Il convient de souligner que ce n'est pas parce qu'une activité n'est pas exclue du champ de la directive que son régime d'autorisation sera démantelé et les contraintes réglementaires encadrant son exercice, levées. La France a déclaré à la Commission européenne environ 500 régimes d'autorisation qu'elle veut voir préservés en l'état, mais une discussion va avoir lieu à l'échelon communautaire, et les difficultés vont commencer car la Commission européenne ne manquera pas d'estimer que, dans tel État membre, le régime d'autorisation est trop restrictif par rapport à ce qui prévaut ailleurs. Dans ce cadre, le choix fait par le Gouvernement français de ne pas exclure l'aide à la petite enfance du champ d'application de la directive suscite de multiples interrogations dans les régions. Qu'adviendra-t-il du régime d'autorisation de création de crèches ?

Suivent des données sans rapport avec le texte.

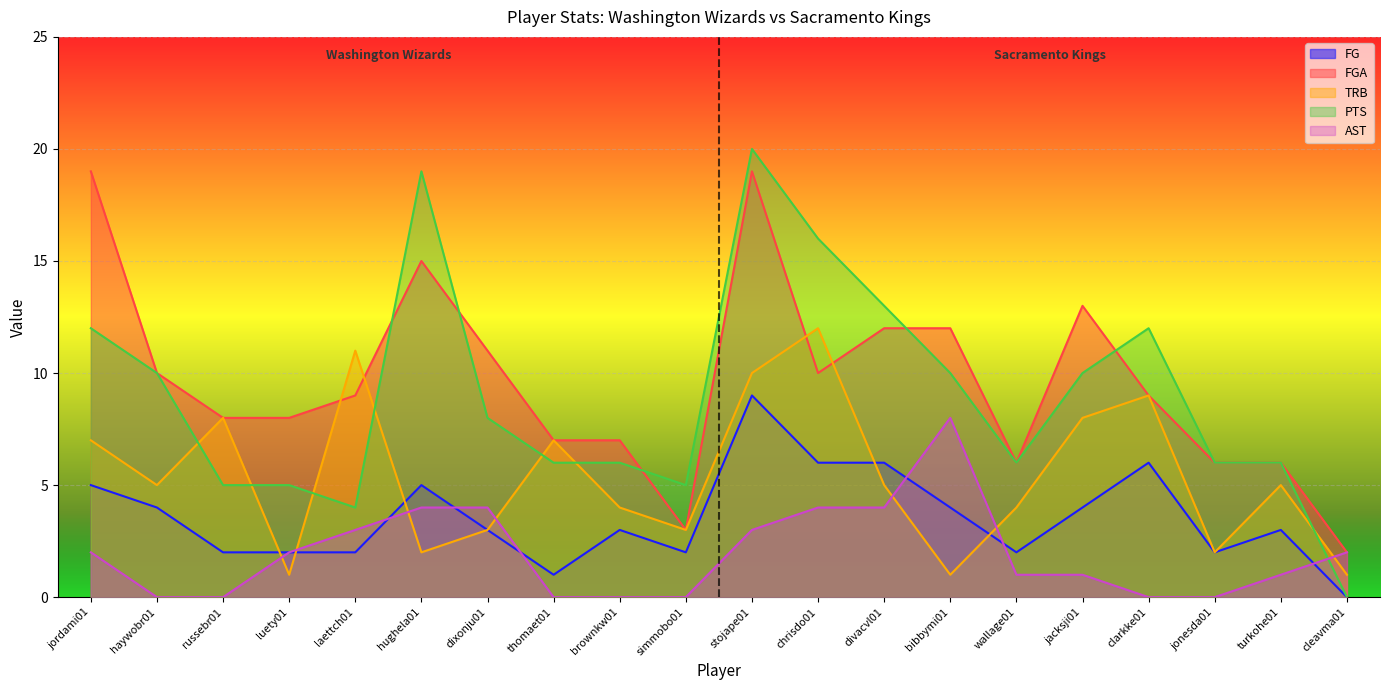

What is the value of the FG point at the 10th from the left?

2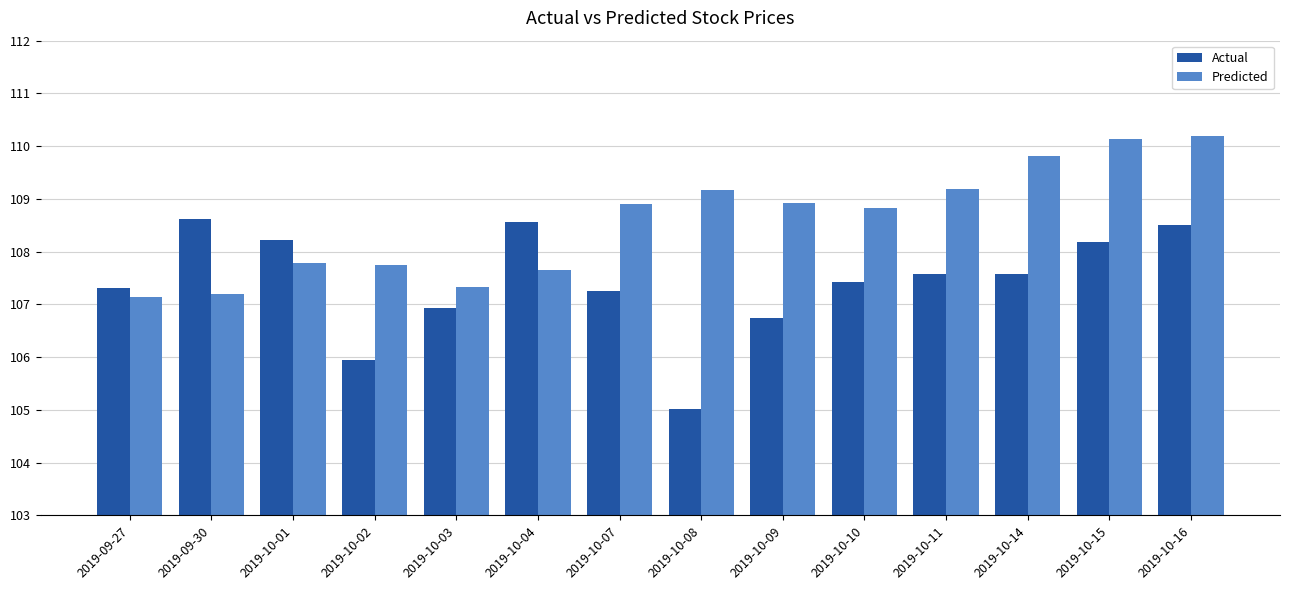

What is the label of the 12th bar from the left?

2019-10-14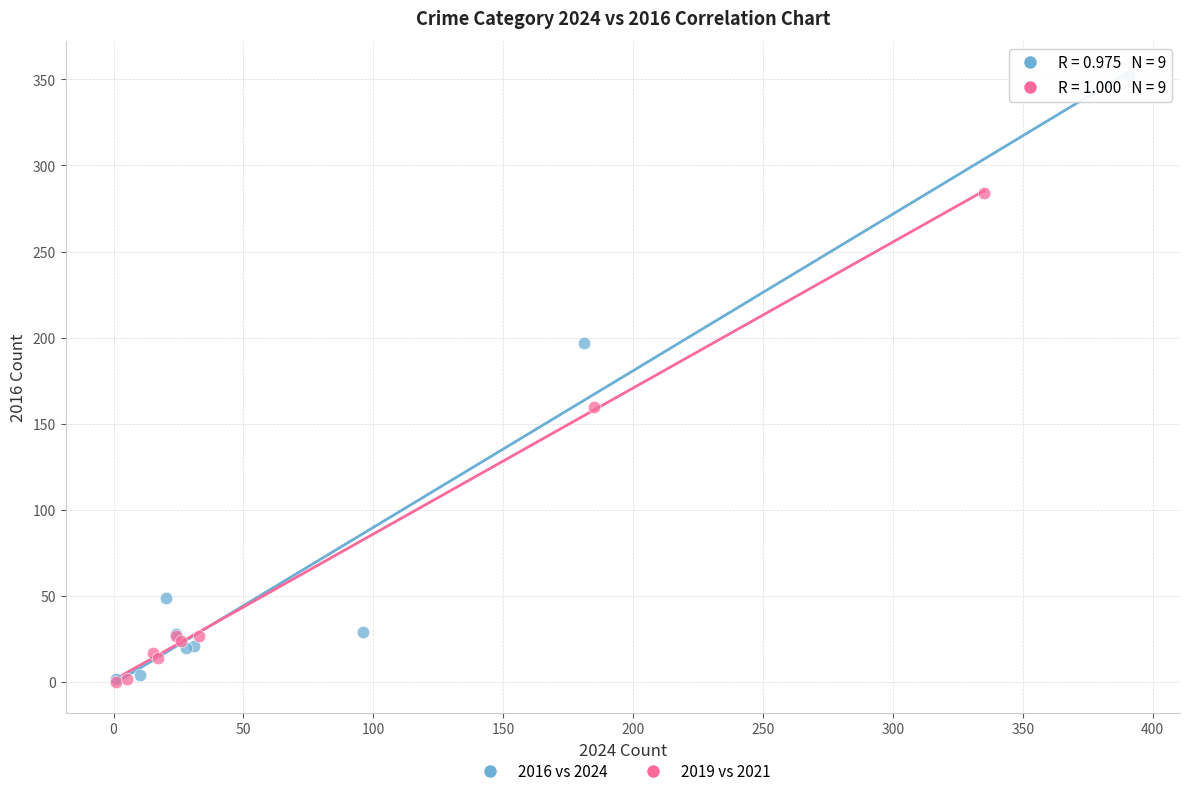

Which series has the widest spread of Y values?

2016 vs 2024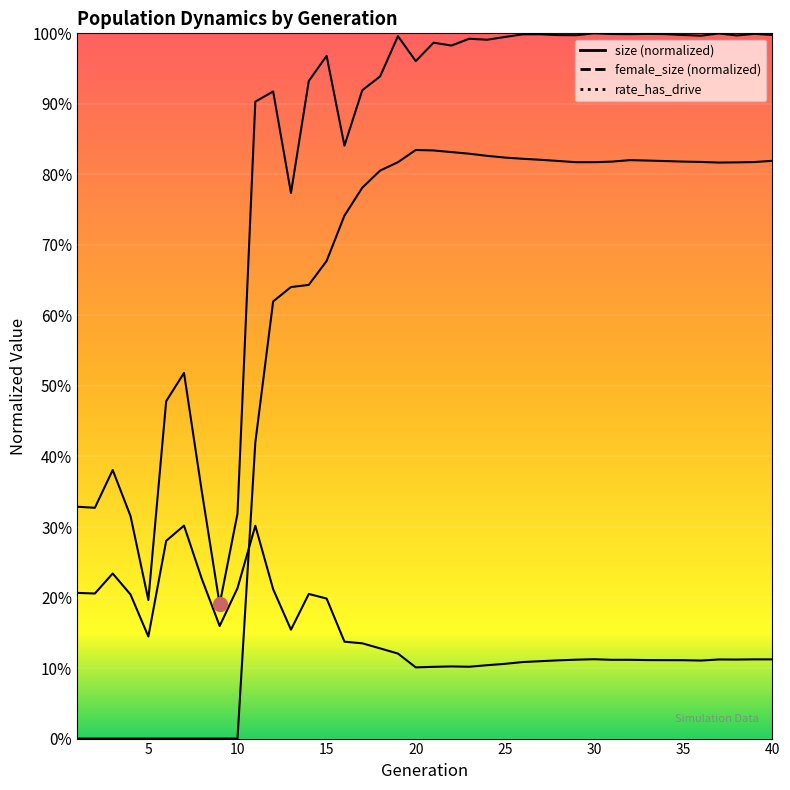

Read the female_size value at 39.

0.1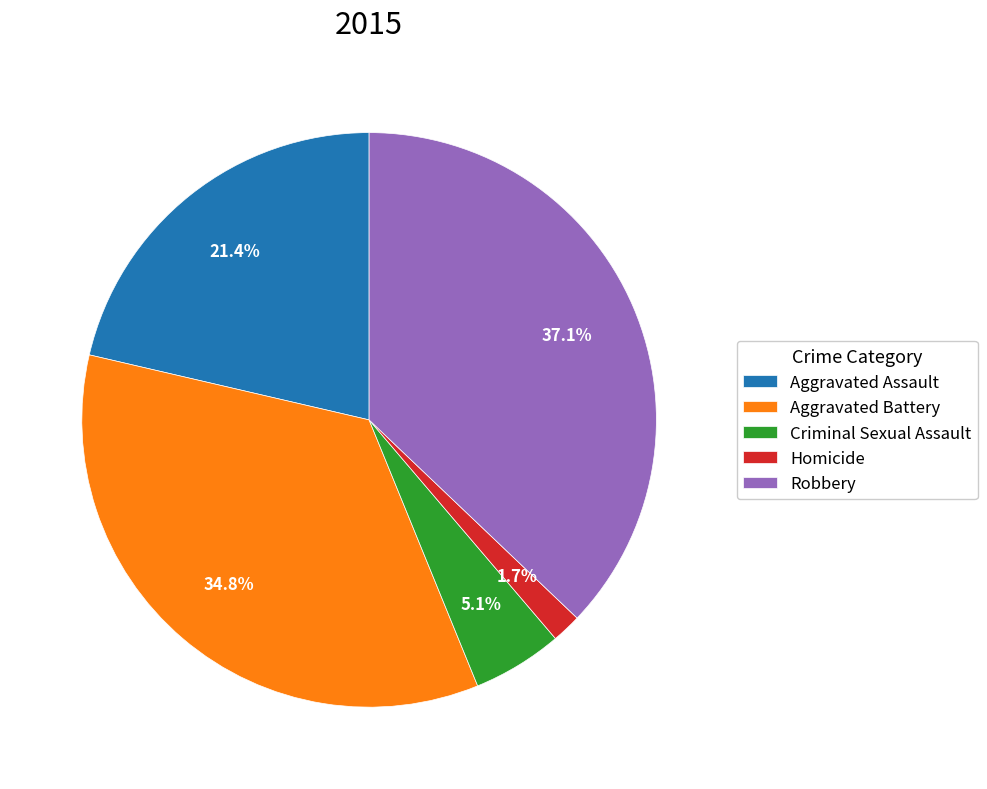

Is it true that Aggravated Battery is 35% of the pie?

True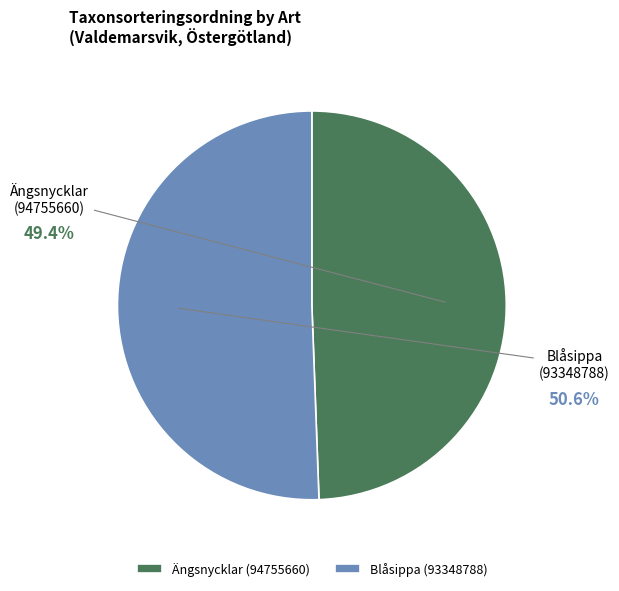

Which slice is the smallest?

Ängsnycklar
(94755660)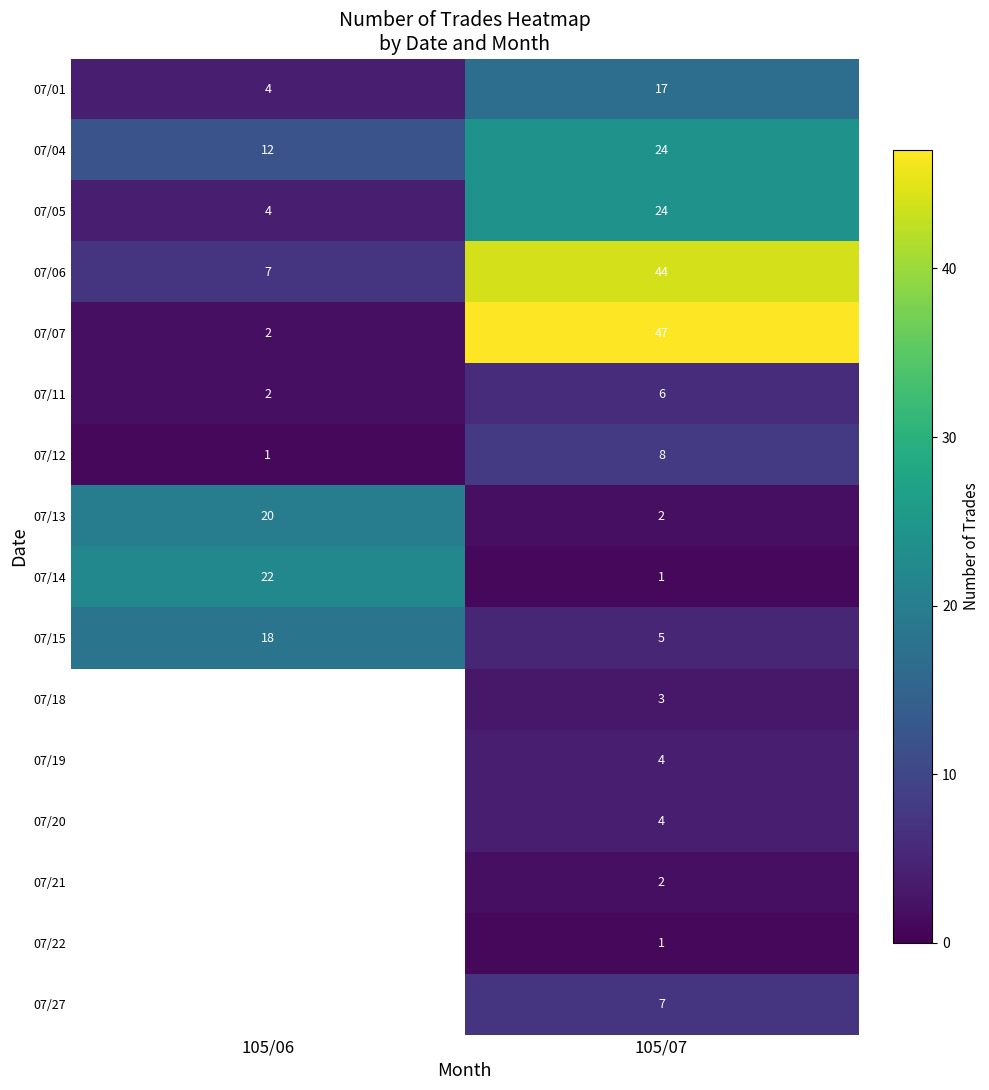

What is the maximum value for 07/11?

6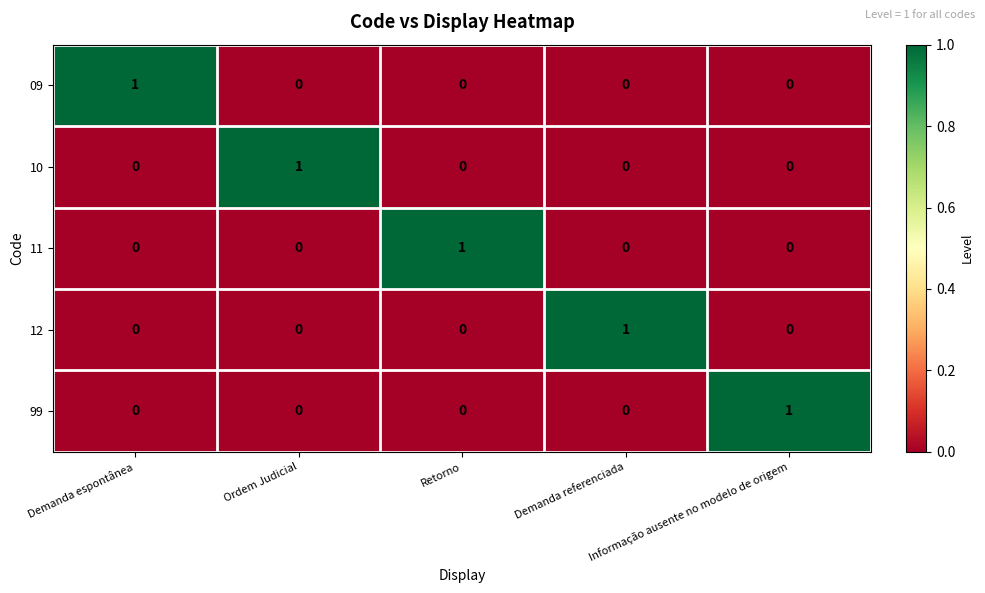

Count the 09 values in the range 0 to 1.

5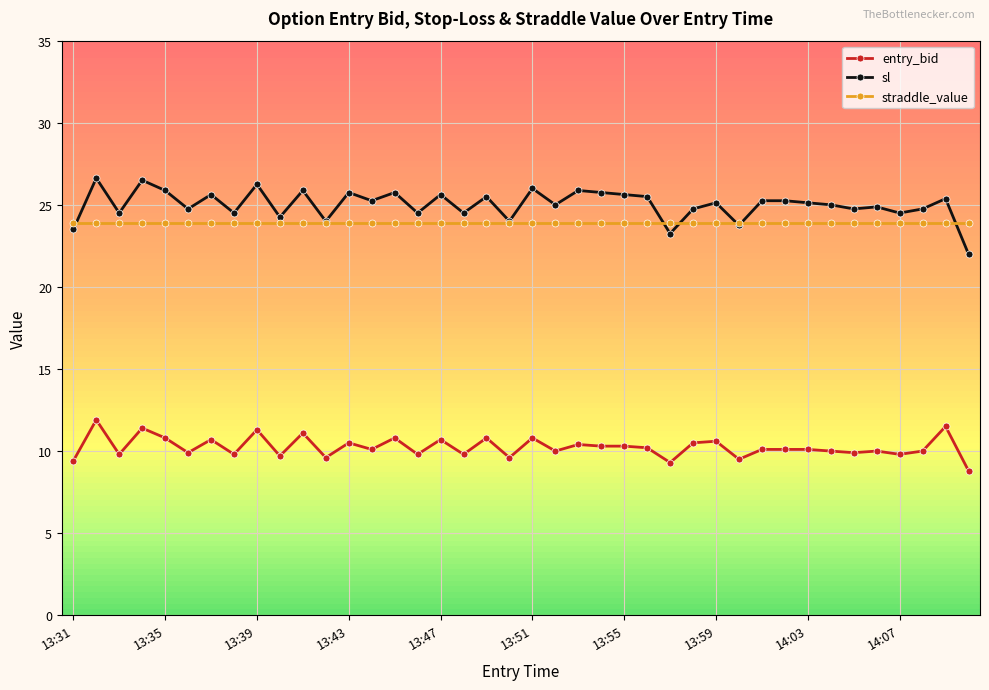

True or false: entry_bid has more than 1 points higher than both neighbors.

True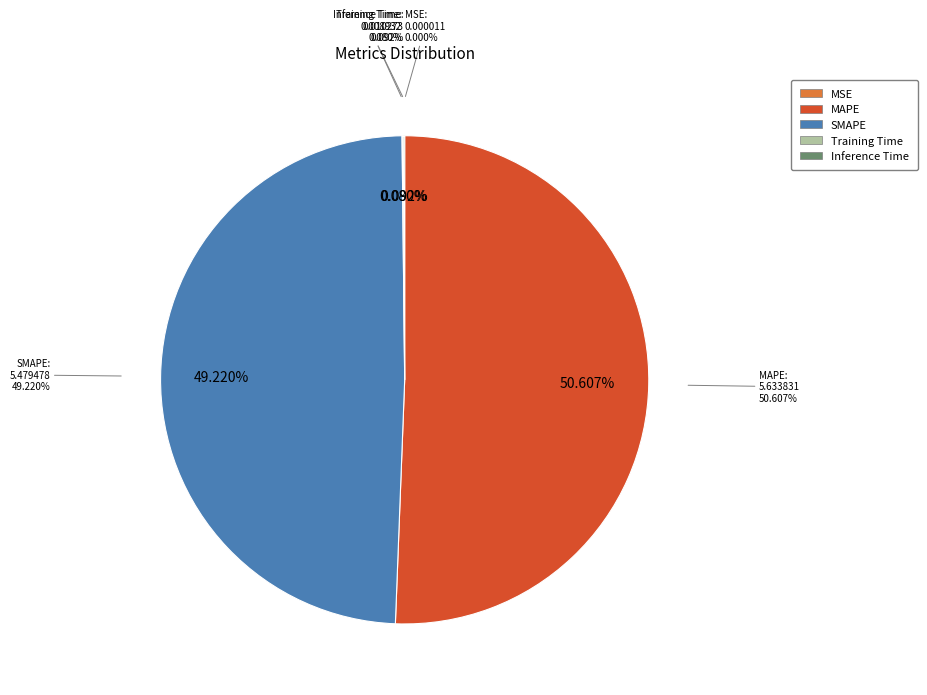

What is the change in value from MSE to SMAPE?

+5.5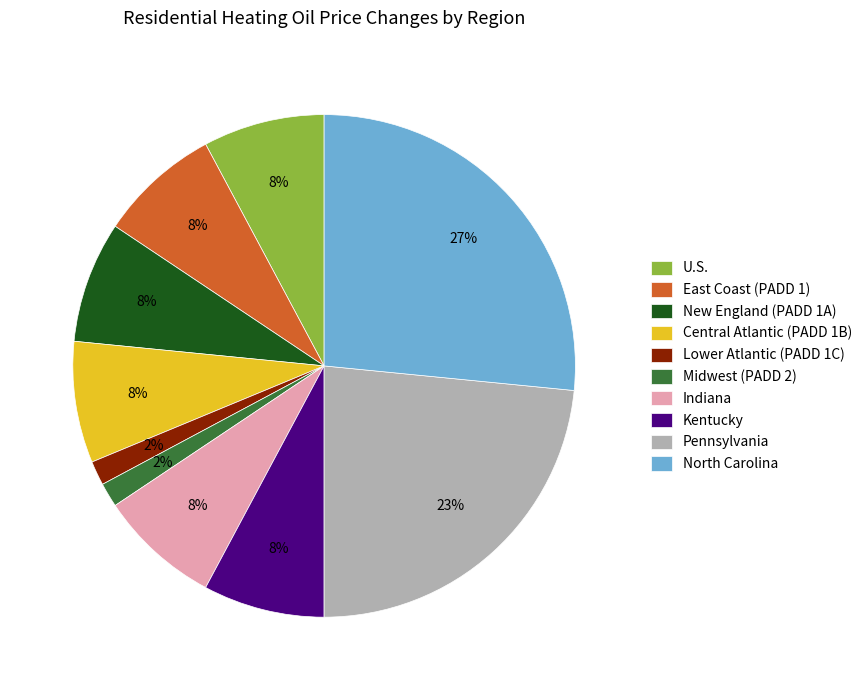

The Indiana slice represents 3% of the pie. True or false?

False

En résumé, la France aurait dû aller beaucoup plus loin et exclure d'autres services du champ d'application de directive services. C'est ce qui explique notre proposition qui, tout en adaptant le droit français au droit européen, sécurise les services sociaux, menacés par le « paquet Monti-Kroes » relatif aux aides d'État. L'Association des maires de France travaille avec le Gouvernement à trouver un système de sécurisation. Nous proposons à cette fin la création d'une convention de partenariat qui permettrait aux collectivités de contracter avec les associations. Au-delà, la France doit continuer de revendiquer sa spécificité en matière de services sociaux. Alors que le Traité de Lisbonne donne une base juridique à la rédaction d'une directive reconnaissant et sécurisant les services d'intérêt général, on regrettera que le Gouvernement français ait fait sienne une vision plutôt conforme à celle de la Commission européenne. De ce fait, on peut craindre que, pour ce qui concerne l'aide à la petite enfance, il ne se trouve politiquement désarmé. Une forme de normalisation est en marche. Or, le tiers secteur est très présent en France mais beaucoup moins dans les autres pays de l'Union européenne. Cette spécificité pose problème à la Commission européenne, dont la vision est beaucoup plus classique : le marché d'un côté, l'autorité publique de l'autre, et rien entre les deux. En adoptant une vision un peu trop conforme à celle de la Commission, le Gouvernement a fragilisé la position française pour ce qui concerne les services sociaux. La proposition tend aussi à protéger notre spécificité.